Kunlun Chip XPU Architecture, Software Stack, and Programming Model Overview

Kunlun Chip Technology was invited to Baidu Technical Salon #99 for the "Intelligent Chip" session, where four experts presented the one‑year achievements of Kunlun Chip, highlighting its role as a domestic AI computing foundation.

1. Kunlun Chip Hardware Architecture

The latest generation Kunlun Chip XPU‑R architecture consists of four main parts: compute, storage, interconnect, and interfaces. The compute part includes SDNN (software‑defined neural network engine) for tensor operations and Cluster units for general‑purpose computation. Storage comprises high‑bandwidth GDDR6 (512 GB/s) and on‑chip shared memory. Interconnect provides high‑speed chip‑to‑chip links for large‑scale distributed training, and the interface supports PCIe 4.0 (compatible with PCIe 3.0).

The XPU‑R design merges SDNN and Cluster, delivering both high performance and flexibility. It features 8 Cluster units and 6 SDNN units, offering up to 128 TFLOPS@FP16. On‑chip L3 SRAM (64 MB) and external GDDR6 serve as hierarchical memory, with L3 SRAM delivering lower latency and higher bandwidth than external memory.

2. Kunlun Chip Software Stack

The software stack includes a runtime environment, development kit, high‑performance acceleration libraries, communication library, and graph compilation library. The runtime provides low‑level drivers, user‑mode APIs, and tools such as monitors, debuggers, and profilers, supporting multi‑stream, SR‑IOV virtualization, and event synchronization on x86‑64 and Arm64 platforms.

The simulator offers cycle‑accurate modeling of compute and storage units, along with debugging and profiling tools, enabling seamless switching between hardware and simulation.

The development kit is an LLVM‑based toolchain with a custom Clang front‑end and XPU back‑end, supporting AOT and JIT compilation, device/host separation, and includes compiler‑rt libraries, assembler, linker, and debugging utilities.

The high‑performance DNN library provides multi‑threaded, multi‑stream APIs for common operators (e.g., matrix multiplication, convolution, pooling, activation). The communication library implements broadcast, reduce, data compression, topology detection, and fault tolerance. The graph compilation library, built on TVM, offers C++/Python interfaces for model import from PaddlePaddle, TensorFlow, PyTorch, etc., and performs graph‑level optimizations before deployment.

3. Programming Model

The Kunlun XPU programming model follows a CUDA‑like paradigm with kernels, host‑side launch parameters, and explicit memory transfers between host and device via PCIe.

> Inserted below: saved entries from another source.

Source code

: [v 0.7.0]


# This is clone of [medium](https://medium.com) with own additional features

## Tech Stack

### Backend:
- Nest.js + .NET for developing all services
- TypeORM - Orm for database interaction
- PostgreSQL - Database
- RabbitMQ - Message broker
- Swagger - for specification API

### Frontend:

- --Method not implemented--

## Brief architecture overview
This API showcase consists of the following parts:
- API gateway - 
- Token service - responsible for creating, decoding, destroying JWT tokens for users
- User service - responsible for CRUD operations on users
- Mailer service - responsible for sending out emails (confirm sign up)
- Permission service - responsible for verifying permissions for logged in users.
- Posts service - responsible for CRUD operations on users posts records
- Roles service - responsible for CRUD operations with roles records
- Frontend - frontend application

It supports events and streams for overlapping computation and data movement. Each Cluster contains 64 cores, each with 8 KB local memory and shared 256 KB memory, enabling SIMD instructions and specialized operations.

Memory hierarchy: Local Memory → Shared Memory → L3 SRAM → Global Memory (GDDR6). Developers write device kernels in an extended C++ syntax, using constructs such as xpu_malloc for memory allocation and triple‑angle‑bracket launch syntax.

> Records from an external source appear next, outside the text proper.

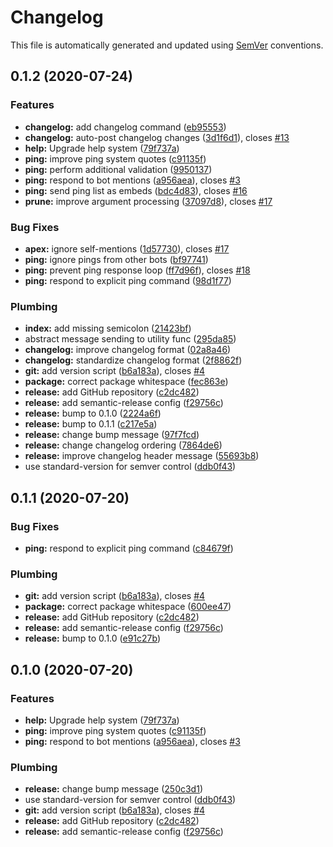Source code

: # Changelog

This file is automatically generated and updated using [SemVer](https://semver.org) conventions.



## 0.1.2 (2020-07-24)


### Features

* **changelog:** add changelog command ([eb95553](https://github.com/danfoy/shodan-discord/commit/eb95553000e2ce02c4ac9d08c7fec055191b2fa2))
* **changelog:** auto-post changelog changes ([3d1f6d1](https://github.com/danfoy/shodan-discord/commit/3d1f6d1077ce739c2cd77ddc9b4f7186d3f023c1)), closes [#13](https://github.com/danfoy/shodan-discord/issues/13)
* **help:** Upgrade help system ([79f737a](https://github.com/danfoy/shodan-discord/commit/79f737ab3fbc1520ea29e91a4c4a1fdfbc7a4664))
* **ping:** improve ping system quotes ([c91135f](https://github.com/danfoy/shodan-discord/commit/c91135fe2650cbbc1092c956c4be0f5f8c17544d))
* **ping:** perform additional validation ([9950137](https://github.com/danfoy/shodan-discord/commit/9950137633b63f8b5c311afb6cee0a2f81411c95))
* **ping:** respond to bot mentions ([a956aea](https://github.com/danfoy/shodan-discord/commit/a956aeaa825f469db1aa2ac5c8293cb26788a165)), closes [#3](https://github.com/danfoy/shodan-discord/issues/3)
* **ping:** send ping list as embeds ([bdc4d83](https://github.com/danfoy/shodan-discord/commit/bdc4d83070f53303485c6b94cb6fa9d3a4d98a1d)), closes [#16](https://github.com/danfoy/shodan-discord/issues/16)
* **prune:** improve argument processing ([37097d8](https://github.com/danfoy/shodan-discord/commit/37097d8a751c6c75df59061bf667f524709d71a7)), closes [#17](https://github.com/danfoy/shodan-discord/issues/17)


### Bug Fixes

* **apex:** ignore self-mentions ([1d57730](https://github.com/danfoy/shodan-discord/commit/1d577303bf0e97f0227e327eb59af35a5f71e0ce)), closes [#17](https://github.com/danfoy/shodan-discord/issues/17)
* **ping:** ignore pings from other bots ([bf97741](https://github.com/danfoy/shodan-discord/commit/bf97741af5c6f55a07be6cc769a201993ef560ac))
* **ping:** prevent ping response loop ([ff7d96f](https://github.com/danfoy/shodan-discord/commit/ff7d96fc82563c4b439378aab8bd6de05f6809b0)), closes [#18](https://github.com/danfoy/shodan-discord/issues/18)
* **ping:** respond to explicit ping command ([98d1f77](https://github.com/danfoy/shodan-discord/commit/98d1f779ca366221aa772601c05c1e4d268ff09d))


### Plumbing

* **index:** add missing semicolon ([21423bf](https://github.com/danfoy/shodan-discord/commit/21423bfc4063078c10154162a67069dfc875fae7))
* abstract message sending to utility func ([295da85](https://github.com/danfoy/shodan-discord/commit/295da85bbf4f50c2deb6eed0fa4ff7d1259d1f57))
* **changelog:** improve changelog format ([02a8a46](https://github.com/danfoy/shodan-discord/commit/02a8a4622ea29bde167c3c875ad95ca04e661b76))
* **changelog:** standardize changelog format ([2f8862f](https://github.com/danfoy/shodan-discord/commit/2f8862f1c969f3eaccd237a2e29793b3bfc1a7f7))
* **git:** add version script ([b6a183a](https://github.com/danfoy/shodan-discord/commit/b6a183ab2fbdeef431c3deec451b8e031a2c426b)), closes [#4](https://github.com/danfoy/shodan-discord/issues/4)
* **package:** correct package whitespace ([fec863e](https://github.com/danfoy/shodan-discord/commit/fec863eb0efd1d07252dc41861fd5ce5490198e4))
* **release:** add GitHub repository ([c2dc482](https://github.com/danfoy/shodan-discord/commit/c2dc48298182fa72fecd70ee737947f59f698847))
* **release:** add semantic-release config ([f29756c](https://github.com/danfoy/shodan-discord/commit/f29756cd682a3c415c71e03b57c1a2c1fcf96ff4))
* **release:** bump to 0.1.0 ([2224a6f](https://github.com/danfoy/shodan-discord/commit/2224a6f6ab0e64a7da3de65824a59a95f9eebd5b))
* **release:** bump to 0.1.1 ([c217e5a](https://github.com/danfoy/shodan-discord/commit/c217e5af6ec642f72c4651df1ad7375df8d5f0a6))
* **release:** change bump message ([97f7fcd](https://github.com/danfoy/shodan-discord/commit/97f7fcd9087950d280518eaee5384b9d5be31afa))
* **release:** change changelog ordering ([7864de6](https://github.com/danfoy/shodan-discord/commit/7864de6a3b423cfeb2de3ff570ab780ca39b6055))
* **release:** improve changelog header message ([55693b8](https://github.com/danfoy/shodan-discord/commit/55693b8bc8dc28ac510511abe0a1a717fccace99))
* use standard-version for semver control ([ddb0f43](https://github.com/danfoy/shodan-discord/commit/ddb0f432f81156c332d4d6ac4d5dbc357be1a590))

## 0.1.1 (2020-07-20)


### Bug Fixes

* **ping:** respond to explicit ping command ([c84679f](https://github.com/danfoy/shodan-discord/commit/c84679f5d8707be465853a6454fa8cf50826a076))


### Plumbing

* **git:** add version script ([b6a183a](https://github.com/danfoy/shodan-discord/commit/b6a183ab2fbdeef431c3deec451b8e031a2c426b)), closes [#4](https://github.com/danfoy/shodan-discord/issues/4)
* **package:** correct package whitespace ([600ee47](https://github.com/danfoy/shodan-discord/commit/600ee47ba4fc11eca04f260a220001b35d6998f1))
* **release:** add GitHub repository ([c2dc482](https://github.com/danfoy/shodan-discord/commit/c2dc48298182fa72fecd70ee737947f59f698847))
* **release:** add semantic-release config ([f29756c](https://github.com/danfoy/shodan-discord/commit/f29756cd682a3c415c71e03b57c1a2c1fcf96ff4))
* **release:** bump to 0.1.0 ([e91c27b](https://github.com/danfoy/shodan-discord/commit/e91c27b9b3f82e35fc96545ce18f101f3fc53044))

## 0.1.0 (2020-07-20)


### Features

* **help:** Upgrade help system ([79f737a](https://github.com/danfoy/shodan-discord/commit/79f737ab3fbc1520ea29e91a4c4a1fdfbc7a4664))
* **ping:** improve ping system quotes ([c91135f](https://github.com/danfoy/shodan-discord/commit/c91135fe2650cbbc1092c956c4be0f5f8c17544d))
* **ping:** respond to bot mentions ([a956aea](https://github.com/danfoy/shodan-discord/commit/a956aeaa825f469db1aa2ac5c8293cb26788a165)), closes [#3](https://github.com/danfoy/shodan-discord/issues/3)


### Plumbing

* **release:** change bump message ([250c3d1](https://github.com/danfoy/shodan-discord/commit/250c3d1b5d3e654d47b50cc5cce96bfb7b6f373f))
* use standard-version for semver control ([ddb0f43](https://github.com/danfoy/shodan-discord/commit/ddb0f432f81156c332d4d6ac4d5dbc357be1a590))
* **git:** add version script ([b6a183a](https://github.com/danfoy/shodan-discord/commit/b6a183ab2fbdeef431c3deec451b8e031a2c426b)), closes [#4](https://github.com/danfoy/shodan-discord/issues/4)
* **release:** add GitHub repository ([c2dc482](https://github.com/danfoy/shodan-discord/commit/c2dc48298182fa72fecd70ee737947f59f698847))
* **release:** add semantic-release config ([f29756c](https://github.com/danfoy/shodan-discord/commit/f29756cd682a3c415c71e03b57c1a2c1fcf96ff4))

4. Integration with AI Frameworks

Kunlun Chip AI accelerators are integrated with major deep‑learning frameworks, especially Baidu PaddlePaddle. Since 2018, Kunlun Chip support has progressed from Paddle Lite inference to full training support in PaddlePaddle 2.0 and later versions. Integration involves minimal code changes (often a single line) to switch the backend, enabling mixed CPU‑XPU inference, graph optimizations, and custom operator generation.

Distributed training and large‑scale deployment are also supported, with the ecosystem covering PaddleCV, PaddleNLP, and other PaddlePaddle components.

5. Case Study

A real‑world industrial quality‑inspection case demonstrates replacing manual visual inspection and GPU‑based PyTorch pipelines with a Kunlun‑Paddle solution, achieving a 65 % cost reduction and 9 % performance improvement.

6. Summary

Kunlun XPU delivers high performance and energy efficiency for diverse AI workloads, offering a flexible and easy‑to‑use programming model, extensive software tools, and end‑to‑end ecosystem integration across hardware, OS, and AI frameworks. Over 20,000 chips have been deployed, supporting 100 % domestically developed technology.